→ **TASK DETAILS**: Search the listing below for the word "source" and copy each line where it appears.

===

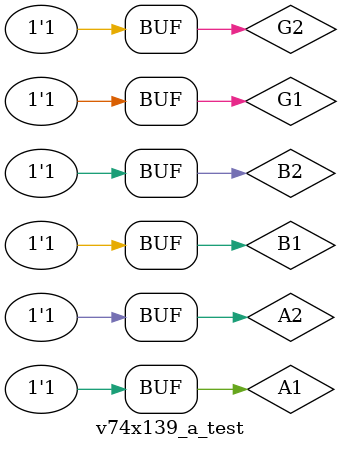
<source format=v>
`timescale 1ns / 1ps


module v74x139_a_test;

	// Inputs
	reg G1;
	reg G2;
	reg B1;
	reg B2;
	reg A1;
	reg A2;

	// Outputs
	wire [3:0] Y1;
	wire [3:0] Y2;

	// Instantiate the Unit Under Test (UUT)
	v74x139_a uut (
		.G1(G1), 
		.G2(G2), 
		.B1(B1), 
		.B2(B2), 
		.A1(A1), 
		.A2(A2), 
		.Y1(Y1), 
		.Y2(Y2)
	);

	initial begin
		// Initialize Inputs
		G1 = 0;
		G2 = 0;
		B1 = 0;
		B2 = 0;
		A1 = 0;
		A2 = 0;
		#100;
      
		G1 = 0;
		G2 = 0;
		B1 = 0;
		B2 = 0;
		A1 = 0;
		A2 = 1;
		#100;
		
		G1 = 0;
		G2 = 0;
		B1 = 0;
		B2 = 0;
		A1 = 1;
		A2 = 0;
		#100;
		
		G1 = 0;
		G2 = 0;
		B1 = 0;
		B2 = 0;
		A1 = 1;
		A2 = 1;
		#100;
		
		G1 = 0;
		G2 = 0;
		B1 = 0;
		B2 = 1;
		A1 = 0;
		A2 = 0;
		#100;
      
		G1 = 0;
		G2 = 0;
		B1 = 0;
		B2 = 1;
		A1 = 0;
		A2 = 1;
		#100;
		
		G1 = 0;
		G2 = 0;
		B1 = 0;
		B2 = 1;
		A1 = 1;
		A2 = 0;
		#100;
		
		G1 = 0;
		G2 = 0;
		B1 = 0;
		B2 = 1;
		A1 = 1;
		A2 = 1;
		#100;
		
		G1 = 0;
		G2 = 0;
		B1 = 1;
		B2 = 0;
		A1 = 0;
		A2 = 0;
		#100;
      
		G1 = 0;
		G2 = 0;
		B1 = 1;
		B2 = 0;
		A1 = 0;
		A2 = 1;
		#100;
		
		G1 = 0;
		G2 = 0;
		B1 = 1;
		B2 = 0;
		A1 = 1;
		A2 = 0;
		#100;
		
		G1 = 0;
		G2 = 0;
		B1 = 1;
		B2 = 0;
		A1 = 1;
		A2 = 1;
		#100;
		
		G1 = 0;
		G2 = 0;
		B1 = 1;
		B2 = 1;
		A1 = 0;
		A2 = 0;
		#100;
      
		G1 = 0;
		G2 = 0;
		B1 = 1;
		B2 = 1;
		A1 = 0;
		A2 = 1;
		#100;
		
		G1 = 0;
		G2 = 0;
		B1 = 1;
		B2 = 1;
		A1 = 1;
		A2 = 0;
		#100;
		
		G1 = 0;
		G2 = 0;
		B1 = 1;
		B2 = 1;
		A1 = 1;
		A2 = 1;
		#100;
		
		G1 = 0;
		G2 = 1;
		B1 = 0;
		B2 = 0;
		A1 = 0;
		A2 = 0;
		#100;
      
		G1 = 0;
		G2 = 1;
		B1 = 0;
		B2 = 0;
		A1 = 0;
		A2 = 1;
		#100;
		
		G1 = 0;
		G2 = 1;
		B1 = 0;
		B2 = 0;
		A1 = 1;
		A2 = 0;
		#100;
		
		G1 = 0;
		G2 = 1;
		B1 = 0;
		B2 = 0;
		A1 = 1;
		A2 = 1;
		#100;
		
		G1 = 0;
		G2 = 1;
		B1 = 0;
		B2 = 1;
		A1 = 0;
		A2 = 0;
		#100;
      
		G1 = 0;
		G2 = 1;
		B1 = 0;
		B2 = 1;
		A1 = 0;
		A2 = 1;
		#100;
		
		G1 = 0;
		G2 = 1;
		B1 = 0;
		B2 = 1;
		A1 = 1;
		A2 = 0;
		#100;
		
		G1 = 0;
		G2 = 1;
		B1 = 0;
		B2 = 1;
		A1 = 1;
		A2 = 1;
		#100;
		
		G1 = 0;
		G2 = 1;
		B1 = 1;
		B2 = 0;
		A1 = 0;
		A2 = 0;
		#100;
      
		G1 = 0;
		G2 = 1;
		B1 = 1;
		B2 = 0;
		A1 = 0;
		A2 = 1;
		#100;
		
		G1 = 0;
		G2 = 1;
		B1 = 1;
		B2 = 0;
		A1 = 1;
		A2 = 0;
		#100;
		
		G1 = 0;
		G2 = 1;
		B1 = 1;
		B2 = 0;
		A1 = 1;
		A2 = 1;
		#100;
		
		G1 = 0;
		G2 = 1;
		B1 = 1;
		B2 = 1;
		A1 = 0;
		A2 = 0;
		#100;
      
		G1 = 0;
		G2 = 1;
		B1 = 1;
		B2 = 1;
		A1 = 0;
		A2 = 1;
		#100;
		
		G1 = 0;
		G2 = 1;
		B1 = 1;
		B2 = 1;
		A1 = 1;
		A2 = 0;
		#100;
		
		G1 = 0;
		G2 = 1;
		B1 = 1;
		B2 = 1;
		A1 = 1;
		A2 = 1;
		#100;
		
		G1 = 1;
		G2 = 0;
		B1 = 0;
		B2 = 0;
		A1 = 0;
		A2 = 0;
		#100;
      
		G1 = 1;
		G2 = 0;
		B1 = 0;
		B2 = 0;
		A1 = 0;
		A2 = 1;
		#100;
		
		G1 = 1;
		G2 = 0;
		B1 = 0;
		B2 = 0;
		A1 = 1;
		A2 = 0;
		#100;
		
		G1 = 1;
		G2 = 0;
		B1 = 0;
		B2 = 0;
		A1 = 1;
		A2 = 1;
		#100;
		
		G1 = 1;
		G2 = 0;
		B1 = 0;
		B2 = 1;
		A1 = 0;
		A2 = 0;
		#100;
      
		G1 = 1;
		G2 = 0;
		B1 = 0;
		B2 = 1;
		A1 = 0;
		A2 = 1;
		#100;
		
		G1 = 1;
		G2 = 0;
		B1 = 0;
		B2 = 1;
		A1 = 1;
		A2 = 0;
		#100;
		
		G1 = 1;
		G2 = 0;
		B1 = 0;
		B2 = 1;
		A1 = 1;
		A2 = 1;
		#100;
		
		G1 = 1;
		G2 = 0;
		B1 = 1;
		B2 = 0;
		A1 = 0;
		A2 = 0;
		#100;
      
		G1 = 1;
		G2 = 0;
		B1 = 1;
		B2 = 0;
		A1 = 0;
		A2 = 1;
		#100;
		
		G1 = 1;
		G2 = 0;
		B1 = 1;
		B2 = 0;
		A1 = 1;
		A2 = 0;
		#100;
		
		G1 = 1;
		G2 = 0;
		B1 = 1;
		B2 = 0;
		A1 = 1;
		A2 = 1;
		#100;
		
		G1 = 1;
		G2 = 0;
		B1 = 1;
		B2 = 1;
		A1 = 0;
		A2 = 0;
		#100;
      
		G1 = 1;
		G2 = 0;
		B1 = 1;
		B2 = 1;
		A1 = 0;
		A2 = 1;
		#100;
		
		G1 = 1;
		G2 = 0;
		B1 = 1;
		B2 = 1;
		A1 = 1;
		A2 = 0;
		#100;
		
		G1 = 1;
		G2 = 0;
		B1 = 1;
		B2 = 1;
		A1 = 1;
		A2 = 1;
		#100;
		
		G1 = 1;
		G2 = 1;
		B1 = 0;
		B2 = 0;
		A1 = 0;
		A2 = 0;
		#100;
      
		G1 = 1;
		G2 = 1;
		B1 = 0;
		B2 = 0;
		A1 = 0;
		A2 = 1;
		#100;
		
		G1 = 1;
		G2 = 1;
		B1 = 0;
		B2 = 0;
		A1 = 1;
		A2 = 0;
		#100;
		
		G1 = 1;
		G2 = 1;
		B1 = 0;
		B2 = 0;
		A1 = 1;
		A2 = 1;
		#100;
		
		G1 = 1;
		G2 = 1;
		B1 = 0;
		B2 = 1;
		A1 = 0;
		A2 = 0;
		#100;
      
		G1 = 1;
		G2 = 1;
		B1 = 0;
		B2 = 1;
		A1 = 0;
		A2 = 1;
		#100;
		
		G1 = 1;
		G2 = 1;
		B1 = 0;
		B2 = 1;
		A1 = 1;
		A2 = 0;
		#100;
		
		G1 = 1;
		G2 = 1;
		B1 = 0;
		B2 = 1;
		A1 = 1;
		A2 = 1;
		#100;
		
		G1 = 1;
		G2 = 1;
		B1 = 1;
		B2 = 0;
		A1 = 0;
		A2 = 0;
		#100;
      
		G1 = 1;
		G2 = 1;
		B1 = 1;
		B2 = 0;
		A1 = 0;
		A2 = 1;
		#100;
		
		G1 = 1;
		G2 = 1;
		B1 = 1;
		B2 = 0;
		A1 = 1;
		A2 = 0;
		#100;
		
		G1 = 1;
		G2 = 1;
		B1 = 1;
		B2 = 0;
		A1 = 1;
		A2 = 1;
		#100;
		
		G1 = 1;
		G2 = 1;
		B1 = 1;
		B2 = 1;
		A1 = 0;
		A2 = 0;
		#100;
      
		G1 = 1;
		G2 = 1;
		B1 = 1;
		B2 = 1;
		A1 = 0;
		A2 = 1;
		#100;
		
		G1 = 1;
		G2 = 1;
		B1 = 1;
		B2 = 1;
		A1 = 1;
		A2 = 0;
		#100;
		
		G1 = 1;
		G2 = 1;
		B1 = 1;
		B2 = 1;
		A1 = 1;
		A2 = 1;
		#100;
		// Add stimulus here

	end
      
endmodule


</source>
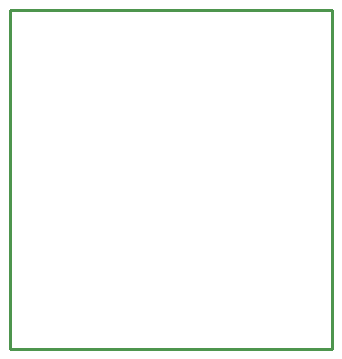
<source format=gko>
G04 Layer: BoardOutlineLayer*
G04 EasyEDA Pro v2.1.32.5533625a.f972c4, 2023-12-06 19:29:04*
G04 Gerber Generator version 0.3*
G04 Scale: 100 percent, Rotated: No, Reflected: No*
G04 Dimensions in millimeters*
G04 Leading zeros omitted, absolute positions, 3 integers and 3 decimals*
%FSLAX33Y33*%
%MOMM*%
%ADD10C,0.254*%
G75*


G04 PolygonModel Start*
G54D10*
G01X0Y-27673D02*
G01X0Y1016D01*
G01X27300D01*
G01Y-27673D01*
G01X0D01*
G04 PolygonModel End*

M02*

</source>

===

→ **RESPONSE TO THE EXERCISE**:
<source format=v>
</source>
<source format=gko>
</source>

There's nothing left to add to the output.